The College has the program approval and accreditation standards needed for a stand-alone degree, should they offer one.

DeLuca added that it’s the second time Ontario Colleges asked for a stand-alone nursing degree offer, the first being about five years ago. Keeping nurses within the communities of which they studied was a major player in why colleges across Ontario wanted stand-alone nursing degrees.

Although Western and Fanshawe are both in London, that’s not the case for other Ontario post-secondary institutions. Humber College, for example, has a partnership with the University of New Brunswick for their nursing program. Humber takes on the bulk of the fouryear program, so DeLuca said that they are likely to be one of the first Ontario colleges to launch a standalone degree program.

For other programs across the province, like those offered at Northern Ontario colleges, students who do two years at the college will then have to move on to the university to complete the program and might not be nearby the college.

“Even if you look at some of the Southwestern Ontario collaborations, those students have to transfer and it’s not near home, and so it’s financially a burden and it disrupts — they’ve gotten used to the college faculty,” DeLuca said. “This, hopefully, will solve that issue.”

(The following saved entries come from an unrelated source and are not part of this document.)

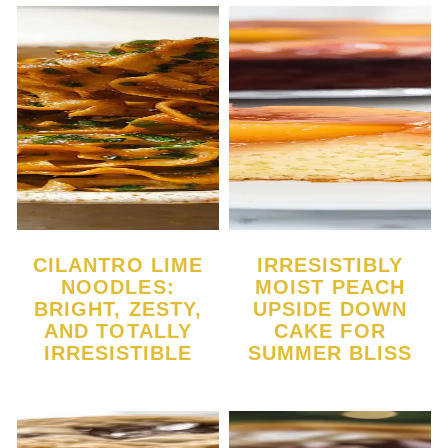
CILANTRO LIME
IRRESISTIBLY
NOODLES:
MOIST PEACH
BRIGHT, ZESTY,
UPSIDE DOWN
AND TOTALLY
CAKE FOR
IRRESISTIBLE
SUMMER BLISS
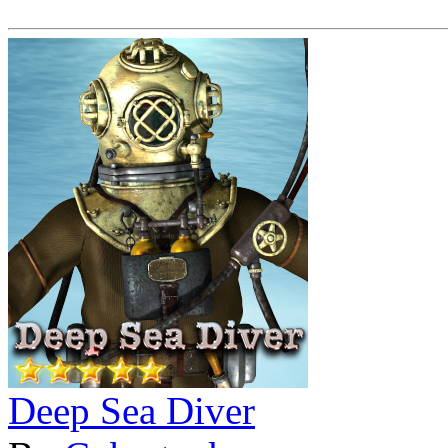
Deep Sea Diver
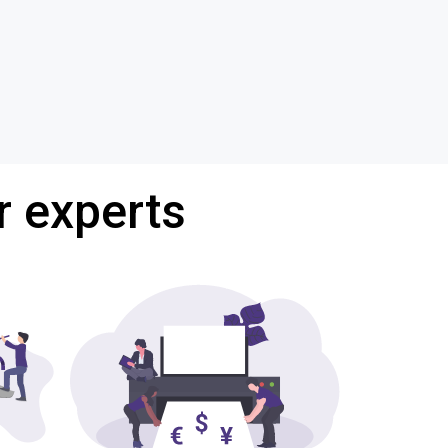
r experts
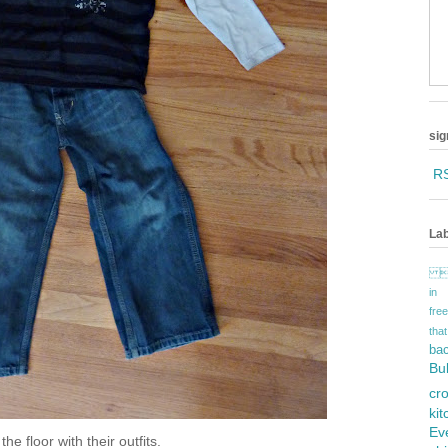
sig
R
Lab

in
fr
tha
ba
Bu
cr
ki
Ev
he floor with their outfits.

She noted that there is more demand for a college-based standalone nursing degree program than there was in the past. Colleges across the province are different than what they were a decade ago.

“Colleges have their own research agendas now,” she said. “This is a large college. We are accredited exactly the same way as the university and my faculty is all master’s and PhD prepared.”

Fanshawe and Western are also part of the London Nurse Leaders Collaborative, where representatives from both schools meet the vice-president and chief nurse executives of the regional hospitals to discuss their graduates.

“We share our issues so they’re right there at the table talking about how excellent our graduates are and for us, it’s also our practical nursing graduates,” she said. “It really helps with the hiring of our grads and if there’s any issues they will inform us. If they think they need more assessment or simulation or something like that, they’ll inform us.”

Fanshawe and Western have had their partnership since around 2001.